- [Extracted material]:

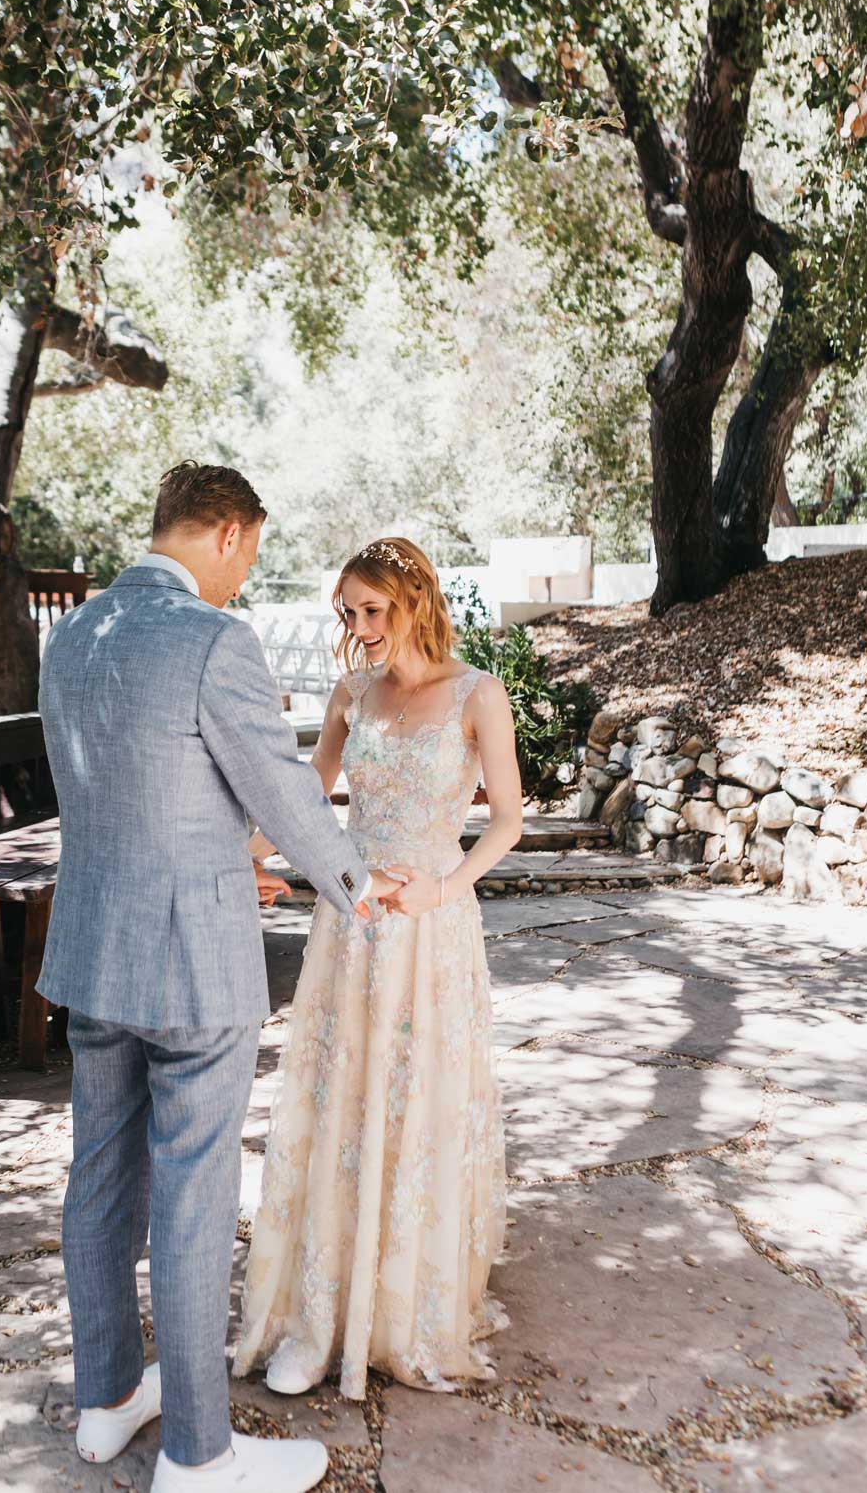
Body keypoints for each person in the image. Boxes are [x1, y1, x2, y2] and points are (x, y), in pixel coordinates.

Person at [36, 464, 403, 1493]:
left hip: (92, 957)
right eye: (249, 556)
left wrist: (225, 849)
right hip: (192, 968)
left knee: (100, 1181)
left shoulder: (70, 635)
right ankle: (201, 1456)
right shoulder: (211, 637)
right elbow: (279, 783)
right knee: (192, 1200)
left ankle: (107, 1403)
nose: (244, 579)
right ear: (231, 535)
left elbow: (124, 785)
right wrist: (356, 883)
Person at [233, 536, 523, 1400]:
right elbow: (305, 795)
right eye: (349, 613)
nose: (360, 629)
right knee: (339, 1094)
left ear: (416, 601)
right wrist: (237, 856)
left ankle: (401, 1308)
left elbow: (507, 819)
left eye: (374, 610)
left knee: (414, 1097)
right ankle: (316, 1310)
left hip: (430, 926)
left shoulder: (478, 693)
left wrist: (446, 887)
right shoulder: (352, 693)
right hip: (348, 920)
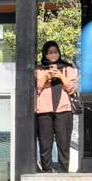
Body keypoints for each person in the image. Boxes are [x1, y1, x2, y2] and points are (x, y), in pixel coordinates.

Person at [34, 40, 78, 173]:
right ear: (45, 54)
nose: (53, 55)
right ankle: (46, 171)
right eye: (50, 53)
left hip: (63, 110)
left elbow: (72, 89)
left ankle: (64, 172)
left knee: (63, 143)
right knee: (45, 144)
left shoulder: (68, 68)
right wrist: (45, 77)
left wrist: (61, 77)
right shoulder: (38, 69)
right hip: (44, 111)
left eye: (56, 52)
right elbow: (36, 89)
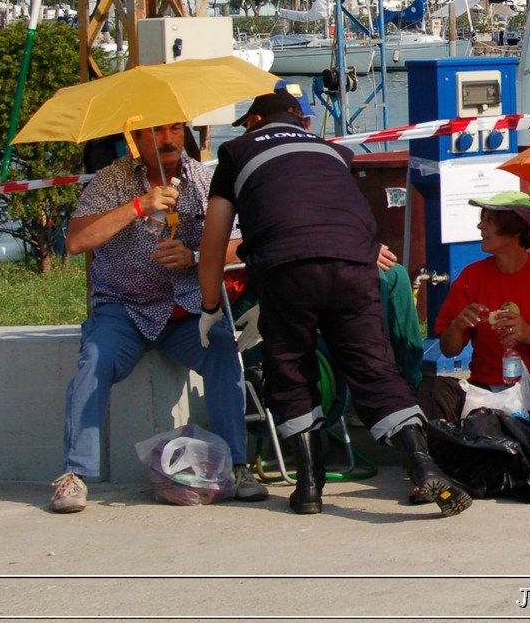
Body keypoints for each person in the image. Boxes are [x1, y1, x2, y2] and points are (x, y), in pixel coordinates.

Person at [196, 89, 471, 517]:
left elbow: (213, 248)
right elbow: (345, 215)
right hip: (352, 265)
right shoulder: (332, 153)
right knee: (373, 367)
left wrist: (211, 307)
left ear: (253, 122)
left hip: (285, 271)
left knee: (289, 368)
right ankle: (422, 464)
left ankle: (308, 487)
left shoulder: (235, 152)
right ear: (299, 122)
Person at [50, 121, 264, 514]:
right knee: (94, 360)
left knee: (223, 353)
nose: (168, 140)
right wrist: (139, 206)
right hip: (124, 307)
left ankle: (237, 465)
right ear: (136, 138)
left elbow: (241, 244)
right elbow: (77, 241)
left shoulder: (204, 179)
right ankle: (74, 475)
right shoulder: (113, 180)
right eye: (156, 132)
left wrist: (195, 257)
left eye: (174, 130)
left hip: (184, 308)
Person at [422, 191, 530, 424]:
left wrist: (529, 334)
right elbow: (449, 349)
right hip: (484, 389)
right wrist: (458, 325)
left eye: (490, 220)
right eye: (482, 218)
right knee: (432, 389)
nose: (480, 225)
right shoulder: (472, 276)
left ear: (516, 230)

- [Work instruction]: Among the records above, repeat exactly the line with "nose: (168, 140)", the line with "right eye: (156, 132)", and every line in between, and only those.

- [Response to this exercise]:
nose: (168, 140)
right wrist: (139, 206)
right hip: (124, 307)
left ankle: (237, 465)
right ear: (136, 138)
left elbow: (241, 244)
right elbow: (77, 241)
left shoulder: (204, 179)
right ankle: (74, 475)
right shoulder: (113, 180)
right eye: (156, 132)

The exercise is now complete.